Put the lines of the material into a Markdown table with the columns Row and Text, numbering each row and skipping blank lines. Leave the pictures out of the answer.

(INPUT DATA Opens)

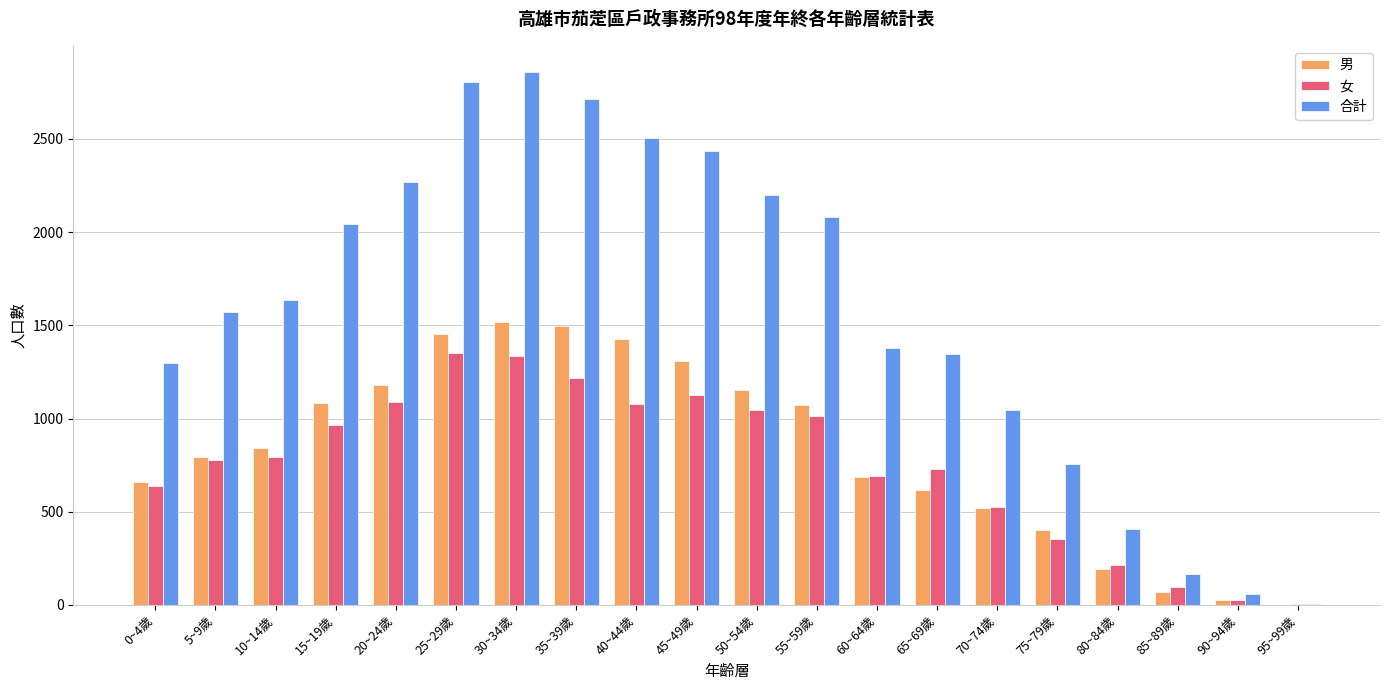

Which series has the widest spread of values?

合計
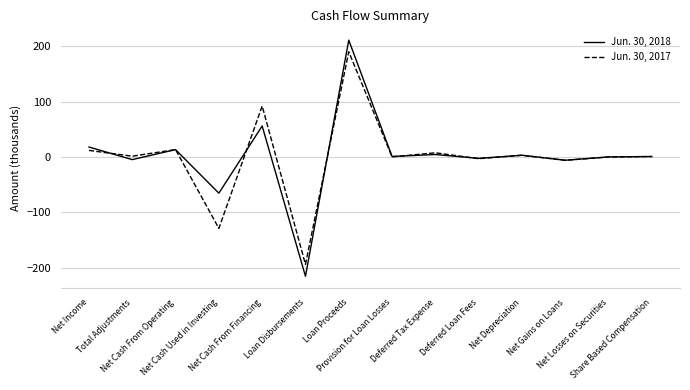

Is it true that Jun. 30, 2018 equals 323.9 at Loan Proceeds?

False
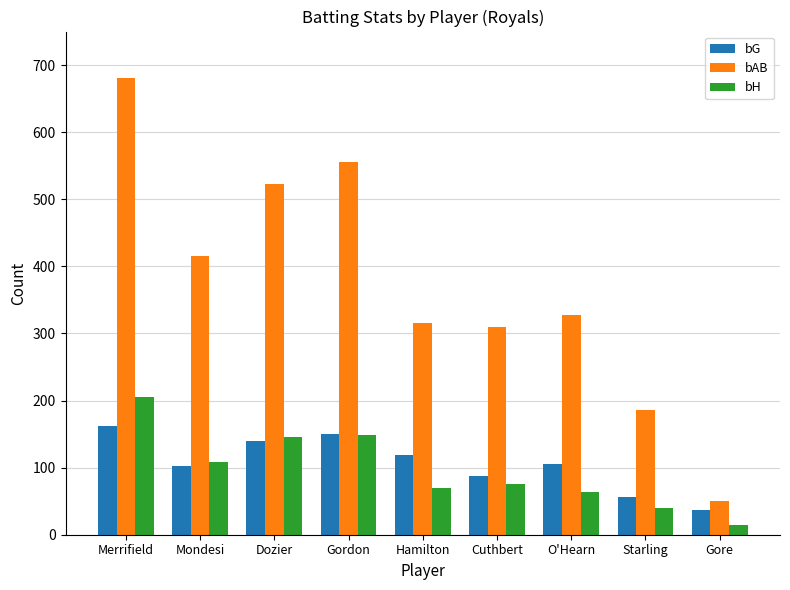

What is the sum of the bG values at Gordon and Cuthbert?

237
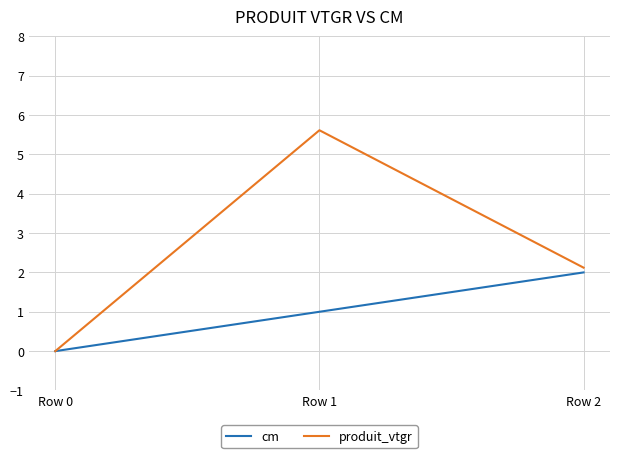

Does the chart have visible grid lines?

Yes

(INPUT DATA Closes)

ANSWER TO THIS TASK ▸
| Row | Text |
|---|---|
| 1 | Which series has the widest spread of values? |
| 2 | 合計 |
| 3 | Is it true that Jun. 30, 2018 equals 323.9 at Loan Proceeds? |
| 4 | False |
| 5 | What is the sum of the bG values at Gordon and Cuthbert? |
| 6 | 237 |
| 7 | Does the chart have visible grid lines? |
| 8 | Yes |